The school said they need a doctor's note in order to keep and administer Benadryl to my son. I called the ped's office today and they said they won't give me a note because they want the epi administered even if it is a mild reaction.

Rhonda...Thanks for the suggestion. I left 2 EpiPens and 2 copies of the medical forms at the pre school, one for the classroom and one for the nurse's office. The director told me no one has ever left 2 EpiPens before. I said well, we always carry a back up since my brother's girlfriend has had 2 malfunction on her. She's going to check with the nurse and make sure they're allowed to have 2 on their premesis.

[This message has been edited by Heather (edited September 10, 2001).]

On Sep 10, 2001

I have seen another type of clear plastic bag that would work well (in addition to the nylon pencil cases with the clear window). At Office Depot or Staples (been everywhere the first week of school) there were clear, but heavy plastic zip bags called "cash deposit bags". These were more than a pencil case, but not large cost. What was even better from the school nurses point of view was that some of them had a ring on the zipper closure where you could put a little luggage lock. I was not so taken with that idea, but they felt it was more in keeping with the "educational code" which says medicines need to be locked up.
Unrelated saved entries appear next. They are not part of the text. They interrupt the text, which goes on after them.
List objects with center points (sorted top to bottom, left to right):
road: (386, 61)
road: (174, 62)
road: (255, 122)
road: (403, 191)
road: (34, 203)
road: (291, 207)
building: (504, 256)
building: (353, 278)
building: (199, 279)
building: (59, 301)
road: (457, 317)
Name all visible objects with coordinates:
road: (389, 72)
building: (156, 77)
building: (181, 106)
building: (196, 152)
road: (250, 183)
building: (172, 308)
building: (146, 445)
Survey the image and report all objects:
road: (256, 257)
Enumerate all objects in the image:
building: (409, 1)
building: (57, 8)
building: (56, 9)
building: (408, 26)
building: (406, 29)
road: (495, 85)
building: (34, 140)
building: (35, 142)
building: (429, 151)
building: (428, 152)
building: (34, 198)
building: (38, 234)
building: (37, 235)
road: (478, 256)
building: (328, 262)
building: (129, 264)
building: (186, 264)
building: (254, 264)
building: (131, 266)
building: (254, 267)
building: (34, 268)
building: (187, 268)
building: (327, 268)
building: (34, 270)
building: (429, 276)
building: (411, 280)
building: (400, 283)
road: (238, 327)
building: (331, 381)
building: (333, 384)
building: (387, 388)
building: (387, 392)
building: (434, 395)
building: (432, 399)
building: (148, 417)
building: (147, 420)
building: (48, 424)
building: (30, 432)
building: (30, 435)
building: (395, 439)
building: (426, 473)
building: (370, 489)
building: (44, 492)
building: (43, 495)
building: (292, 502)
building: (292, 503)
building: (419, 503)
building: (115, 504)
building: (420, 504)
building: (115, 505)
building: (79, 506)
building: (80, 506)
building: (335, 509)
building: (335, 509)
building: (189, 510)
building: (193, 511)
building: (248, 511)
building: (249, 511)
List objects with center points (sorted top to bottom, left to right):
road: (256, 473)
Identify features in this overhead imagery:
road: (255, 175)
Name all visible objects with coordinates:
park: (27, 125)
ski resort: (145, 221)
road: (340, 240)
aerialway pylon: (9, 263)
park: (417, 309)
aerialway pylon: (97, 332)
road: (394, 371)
Another option we are looking into for the classroom is a clear acrylic lock box so the medication can be seen when in the room. I haven't found anything the right size yet. The teacher could lock the medicine bag(s) in the clear box, but remove to take to library, playground and computer lab with the class. I want it big enough for the bag, but small enough to grab for the emergency drills without unlocking. It needs to be clear so it can be seen and also be seen that it is not money and don't bother to steal it. Everyone is sure a cash box will "walk away" at some point.

On Aug 25, 2003

The last day of camp was last Thursday. They only sent home one EpiPen but I sent in two. I need those EpiPens to pass on to the school in 2 weeks so I went to the camp on Friday and don't you know, they couldn't find the extra EpiPen. I said "good thing it's not an emergency". The counselor said the dirctor knows exactly where the EpiPen is but she wasn't there on Friday. They'll have her call me. I'm not a happy camper!